Sayfa alıntısı>
⟨

12 Kasım 2008 Çarşamba
PREMIER ACADEMY LEAGUE
"Bu genç de nereden çıktı?" sorusu özellikle İngiltere Premier Lig'ini izleyenler arasında tüm dünyada sıkça sorulan sorudur. Bu soru son dönemde en çok Arsenal maçlarında soruluyor. Londra temsilcisi İngiltere Carling Kupası’nda dün Wigan'ı 19 yaş ortalaması olan bir kadroyla 3-0 yendi, bir önceki turda da yine tabiri yerindeyse çoluk çocukla Sheffield United’ı 6-0 mağlup etmişlerdi. İşte bir başka soru! Peki bu genç isimler nasıl yetişiyor, nasıl oluyor da Arsene Wenger bu oyunculara şans verme cesaretine sahip olabiliyor? Bunun cevabı İngiltere Premier Akademi Ligi'nde. 1997 yılında kurulan oluşum her geçen yıl üzerine ekleyerek gelişmeye devam ediyor.

⟩

İncelenecek veriler>
⟨

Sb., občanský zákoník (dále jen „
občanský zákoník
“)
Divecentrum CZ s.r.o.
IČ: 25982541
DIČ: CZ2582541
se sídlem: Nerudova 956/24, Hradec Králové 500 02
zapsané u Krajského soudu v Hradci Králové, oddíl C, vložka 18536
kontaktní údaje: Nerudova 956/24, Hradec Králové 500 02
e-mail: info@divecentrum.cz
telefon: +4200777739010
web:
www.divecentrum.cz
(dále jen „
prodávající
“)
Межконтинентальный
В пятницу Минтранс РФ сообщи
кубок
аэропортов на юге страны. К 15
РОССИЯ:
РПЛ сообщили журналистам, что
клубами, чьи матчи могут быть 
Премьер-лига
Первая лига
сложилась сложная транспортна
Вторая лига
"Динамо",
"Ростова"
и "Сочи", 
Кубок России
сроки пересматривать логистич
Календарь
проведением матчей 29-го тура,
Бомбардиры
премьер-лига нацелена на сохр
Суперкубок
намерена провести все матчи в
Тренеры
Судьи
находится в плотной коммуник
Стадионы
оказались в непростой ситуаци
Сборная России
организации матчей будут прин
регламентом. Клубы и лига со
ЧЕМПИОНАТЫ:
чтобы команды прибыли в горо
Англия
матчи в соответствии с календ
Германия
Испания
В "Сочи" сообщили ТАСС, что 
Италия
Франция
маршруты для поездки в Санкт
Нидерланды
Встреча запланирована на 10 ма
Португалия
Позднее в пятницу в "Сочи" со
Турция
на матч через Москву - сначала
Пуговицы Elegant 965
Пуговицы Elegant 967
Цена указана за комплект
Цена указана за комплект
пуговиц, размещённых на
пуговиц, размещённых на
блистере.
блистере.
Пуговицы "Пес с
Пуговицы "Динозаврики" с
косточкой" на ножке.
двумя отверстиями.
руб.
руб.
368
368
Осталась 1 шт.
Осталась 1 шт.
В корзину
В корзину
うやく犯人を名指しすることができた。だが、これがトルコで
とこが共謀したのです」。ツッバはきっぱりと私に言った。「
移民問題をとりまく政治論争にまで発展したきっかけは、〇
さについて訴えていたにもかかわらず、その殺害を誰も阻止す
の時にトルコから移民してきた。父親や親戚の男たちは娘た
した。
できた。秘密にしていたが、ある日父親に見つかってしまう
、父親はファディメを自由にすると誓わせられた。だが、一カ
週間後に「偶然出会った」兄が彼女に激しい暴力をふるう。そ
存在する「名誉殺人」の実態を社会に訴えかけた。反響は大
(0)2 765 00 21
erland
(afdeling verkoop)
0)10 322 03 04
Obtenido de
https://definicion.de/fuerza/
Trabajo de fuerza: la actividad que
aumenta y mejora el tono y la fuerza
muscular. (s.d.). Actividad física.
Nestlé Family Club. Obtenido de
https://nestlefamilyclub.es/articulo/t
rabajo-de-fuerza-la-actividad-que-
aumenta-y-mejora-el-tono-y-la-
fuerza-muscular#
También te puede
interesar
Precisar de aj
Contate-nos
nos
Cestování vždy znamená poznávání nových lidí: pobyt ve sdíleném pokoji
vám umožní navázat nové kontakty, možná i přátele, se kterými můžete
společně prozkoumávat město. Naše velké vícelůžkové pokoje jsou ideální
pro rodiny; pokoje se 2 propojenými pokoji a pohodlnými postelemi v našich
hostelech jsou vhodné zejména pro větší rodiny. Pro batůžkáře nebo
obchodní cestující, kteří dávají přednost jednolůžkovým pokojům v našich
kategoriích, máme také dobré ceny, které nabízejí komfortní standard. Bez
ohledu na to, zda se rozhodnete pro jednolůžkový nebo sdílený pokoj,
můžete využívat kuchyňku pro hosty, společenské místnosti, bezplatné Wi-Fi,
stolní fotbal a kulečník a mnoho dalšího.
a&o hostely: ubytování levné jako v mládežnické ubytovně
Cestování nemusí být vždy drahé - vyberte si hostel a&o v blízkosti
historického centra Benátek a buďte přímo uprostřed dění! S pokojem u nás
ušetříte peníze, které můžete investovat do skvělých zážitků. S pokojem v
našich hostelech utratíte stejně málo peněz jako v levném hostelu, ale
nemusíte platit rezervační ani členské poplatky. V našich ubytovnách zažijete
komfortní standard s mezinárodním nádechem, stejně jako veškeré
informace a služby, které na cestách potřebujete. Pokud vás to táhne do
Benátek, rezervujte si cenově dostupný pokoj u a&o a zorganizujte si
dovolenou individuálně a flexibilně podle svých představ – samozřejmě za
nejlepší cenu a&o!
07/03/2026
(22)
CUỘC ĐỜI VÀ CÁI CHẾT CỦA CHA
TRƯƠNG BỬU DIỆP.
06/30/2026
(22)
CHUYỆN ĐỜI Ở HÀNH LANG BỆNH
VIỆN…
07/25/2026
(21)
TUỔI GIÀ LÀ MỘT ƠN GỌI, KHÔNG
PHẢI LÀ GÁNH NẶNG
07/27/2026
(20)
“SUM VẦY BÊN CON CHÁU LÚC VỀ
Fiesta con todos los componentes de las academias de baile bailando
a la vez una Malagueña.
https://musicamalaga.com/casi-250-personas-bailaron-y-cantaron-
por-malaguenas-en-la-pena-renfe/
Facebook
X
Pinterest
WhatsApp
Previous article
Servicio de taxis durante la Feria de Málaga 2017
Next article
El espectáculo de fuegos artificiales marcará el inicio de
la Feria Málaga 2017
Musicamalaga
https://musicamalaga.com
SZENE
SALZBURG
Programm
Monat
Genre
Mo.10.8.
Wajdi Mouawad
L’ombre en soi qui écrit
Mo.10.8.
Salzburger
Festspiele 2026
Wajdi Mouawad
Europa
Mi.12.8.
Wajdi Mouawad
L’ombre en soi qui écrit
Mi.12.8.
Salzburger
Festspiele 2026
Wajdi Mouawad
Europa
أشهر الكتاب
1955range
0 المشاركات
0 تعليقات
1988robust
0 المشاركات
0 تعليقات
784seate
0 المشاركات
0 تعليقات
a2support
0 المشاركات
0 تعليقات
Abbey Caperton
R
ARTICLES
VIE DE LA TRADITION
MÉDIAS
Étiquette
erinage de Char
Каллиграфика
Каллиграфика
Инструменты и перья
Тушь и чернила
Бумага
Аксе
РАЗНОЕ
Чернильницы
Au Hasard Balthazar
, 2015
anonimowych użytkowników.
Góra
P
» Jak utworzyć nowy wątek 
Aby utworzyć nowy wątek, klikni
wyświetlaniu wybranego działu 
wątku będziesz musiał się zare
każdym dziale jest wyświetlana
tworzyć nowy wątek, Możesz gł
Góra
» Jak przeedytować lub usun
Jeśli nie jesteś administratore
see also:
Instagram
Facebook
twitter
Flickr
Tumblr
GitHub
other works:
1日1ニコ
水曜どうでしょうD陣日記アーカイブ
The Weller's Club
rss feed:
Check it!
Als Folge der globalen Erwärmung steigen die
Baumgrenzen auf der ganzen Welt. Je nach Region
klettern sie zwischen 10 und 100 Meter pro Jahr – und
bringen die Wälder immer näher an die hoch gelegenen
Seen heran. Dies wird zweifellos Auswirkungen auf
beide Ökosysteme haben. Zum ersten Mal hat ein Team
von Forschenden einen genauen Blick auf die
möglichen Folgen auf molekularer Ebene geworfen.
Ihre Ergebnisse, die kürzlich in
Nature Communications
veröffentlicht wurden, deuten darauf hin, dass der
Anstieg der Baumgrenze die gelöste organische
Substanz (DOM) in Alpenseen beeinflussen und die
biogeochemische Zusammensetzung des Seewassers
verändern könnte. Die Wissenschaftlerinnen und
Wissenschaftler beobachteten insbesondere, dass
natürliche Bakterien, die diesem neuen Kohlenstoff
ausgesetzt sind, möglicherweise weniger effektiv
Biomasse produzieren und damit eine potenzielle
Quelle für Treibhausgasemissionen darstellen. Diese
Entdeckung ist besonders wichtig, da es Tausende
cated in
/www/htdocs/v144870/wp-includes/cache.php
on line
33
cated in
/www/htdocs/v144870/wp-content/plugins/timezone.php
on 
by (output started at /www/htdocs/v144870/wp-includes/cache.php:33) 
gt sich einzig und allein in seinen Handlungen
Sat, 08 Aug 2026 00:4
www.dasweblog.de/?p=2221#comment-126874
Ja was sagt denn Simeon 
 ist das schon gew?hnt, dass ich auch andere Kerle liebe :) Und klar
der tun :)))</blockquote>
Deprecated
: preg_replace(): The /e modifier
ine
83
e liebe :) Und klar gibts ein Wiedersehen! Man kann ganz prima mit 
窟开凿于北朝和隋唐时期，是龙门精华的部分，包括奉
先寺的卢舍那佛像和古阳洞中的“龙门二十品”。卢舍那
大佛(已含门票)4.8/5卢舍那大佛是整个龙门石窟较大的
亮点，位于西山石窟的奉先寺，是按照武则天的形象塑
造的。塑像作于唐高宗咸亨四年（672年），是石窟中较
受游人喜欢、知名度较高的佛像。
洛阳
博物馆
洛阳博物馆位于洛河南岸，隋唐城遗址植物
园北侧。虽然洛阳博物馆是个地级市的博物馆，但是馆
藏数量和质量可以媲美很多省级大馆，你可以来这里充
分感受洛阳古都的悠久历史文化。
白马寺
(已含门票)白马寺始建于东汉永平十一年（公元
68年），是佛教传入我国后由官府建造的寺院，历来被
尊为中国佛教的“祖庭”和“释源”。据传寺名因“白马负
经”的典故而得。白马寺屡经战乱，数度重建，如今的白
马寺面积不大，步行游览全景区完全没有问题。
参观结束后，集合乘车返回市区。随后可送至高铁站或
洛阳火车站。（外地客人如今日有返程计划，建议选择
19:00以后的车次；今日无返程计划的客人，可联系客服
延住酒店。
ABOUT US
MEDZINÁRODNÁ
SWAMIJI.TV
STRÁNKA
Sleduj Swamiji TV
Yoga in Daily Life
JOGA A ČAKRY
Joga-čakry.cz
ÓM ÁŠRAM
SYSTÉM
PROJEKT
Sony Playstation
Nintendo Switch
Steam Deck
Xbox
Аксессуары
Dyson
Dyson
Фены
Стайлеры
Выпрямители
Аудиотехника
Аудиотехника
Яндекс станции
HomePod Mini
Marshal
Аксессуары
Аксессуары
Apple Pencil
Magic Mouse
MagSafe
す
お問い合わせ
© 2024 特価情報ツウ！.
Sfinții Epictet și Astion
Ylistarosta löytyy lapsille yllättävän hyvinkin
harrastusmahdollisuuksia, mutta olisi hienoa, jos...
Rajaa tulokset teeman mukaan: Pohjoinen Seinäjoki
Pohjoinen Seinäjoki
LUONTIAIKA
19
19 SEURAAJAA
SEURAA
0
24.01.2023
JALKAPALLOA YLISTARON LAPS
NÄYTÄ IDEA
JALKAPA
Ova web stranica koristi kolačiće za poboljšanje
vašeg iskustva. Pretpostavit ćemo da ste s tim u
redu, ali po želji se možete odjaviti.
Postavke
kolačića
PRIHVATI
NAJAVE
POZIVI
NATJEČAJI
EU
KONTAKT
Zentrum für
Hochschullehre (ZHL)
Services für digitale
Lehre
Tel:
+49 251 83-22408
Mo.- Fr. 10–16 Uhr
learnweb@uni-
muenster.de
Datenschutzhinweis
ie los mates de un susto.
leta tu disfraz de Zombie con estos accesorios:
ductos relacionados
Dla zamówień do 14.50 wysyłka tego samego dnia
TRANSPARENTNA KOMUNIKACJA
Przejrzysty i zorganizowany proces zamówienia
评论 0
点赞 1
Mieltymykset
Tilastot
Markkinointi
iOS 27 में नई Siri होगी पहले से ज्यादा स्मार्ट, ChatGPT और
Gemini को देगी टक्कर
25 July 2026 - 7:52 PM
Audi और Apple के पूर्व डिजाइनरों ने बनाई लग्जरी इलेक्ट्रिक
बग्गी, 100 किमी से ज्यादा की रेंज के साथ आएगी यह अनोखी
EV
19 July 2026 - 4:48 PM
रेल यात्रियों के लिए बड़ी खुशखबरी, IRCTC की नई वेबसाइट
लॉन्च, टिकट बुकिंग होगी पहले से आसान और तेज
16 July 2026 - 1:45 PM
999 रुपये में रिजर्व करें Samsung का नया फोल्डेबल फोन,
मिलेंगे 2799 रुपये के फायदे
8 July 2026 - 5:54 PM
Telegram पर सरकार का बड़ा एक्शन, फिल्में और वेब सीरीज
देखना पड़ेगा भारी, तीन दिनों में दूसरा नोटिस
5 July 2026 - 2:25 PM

⟩

Bilgileri kullanarak>
• A. Premier Akademi Ligi yazısının "12 Kasım 2008" sözleriyle başlayıp "gelişmeye devam ediyor." sözlerine kadar uzanan bölümünü alıntılayın.
• B. Premier Akademi Ligi yazısına göre şu soruları yanıtlayın:
(i) Arsenal, Carling Kupası'nda Wigan'ı kaç kaç yendi?
(ii) Arsenal bir önceki turda hangi takımı 6-0 mağlup etmişti?
(iii) Premier Akademi Ligi hangi yılda kuruldu?
• C. Premier Akademi Ligi yazısını bittiği yerden sürdürün.
Veriler, Premier Akademi Ligi yazısıyla ilgili değildir.

Yazılı yanıtlar>
• A.
12 Kasım 2008 Çarşamba
PREMIER ACADEMY LEAGUE
"Bu genç de nereden çıktı?" sorusu özellikle İngiltere Premier Lig'ini izleyenler arasında tüm dünyada sıkça sorulan sorudur. Bu soru son dönemde en çok Arsenal maçlarında soruluyor. Londra temsilcisi İngiltere Carling Kupası’nda dün Wigan'ı 19 yaş ortalaması olan bir kadroyla 3-0 yendi, bir önceki turda da yine tabiri yerindeyse çoluk çocukla Sheffield United’ı 6-0 mağlup etmişlerdi. İşte bir başka soru! Peki bu genç isimler nasıl yetişiyor, nasıl oluyor da Arsene Wenger bu oyunculara şans verme cesaretine sahip olabiliyor? Bunun cevabı İngiltere Premier Akademi Ligi'nde. 1997 yılında kurulan oluşum her geçen yıl üzerine ekleyerek gelişmeye devam ediyor.

• B.
(i) 3-0
(ii) Sheffield United
(iii) 1997

• C.
Lig şeması şu şekilde; 18 yaş altı 40 takım 2 konferansta toplam 4 grupta 10'ar takımdan mücadele ediyor. Bu takımların kadrosunda 19 yaş altı 4 oyuncu (1'i kaleci) bulundurma hakkı da var. Takımlar kendi gruplarında birbirleriyle 2'şer kez, aynı konferanstaki diğer takımlarla da 1 kez olmak üzere toplamda 28 maç oynuyorlar. Gruplarında liderliği elde eden 4 takım play-off oynama hakkını kazanıyor. Tek maç üzerinden yarı final ve final maçlarının ardından şampiyon belli oluyor. Geçen sezon Aston Villa 18 yaş altı takımı şampiyonluğa ulaşmıştı.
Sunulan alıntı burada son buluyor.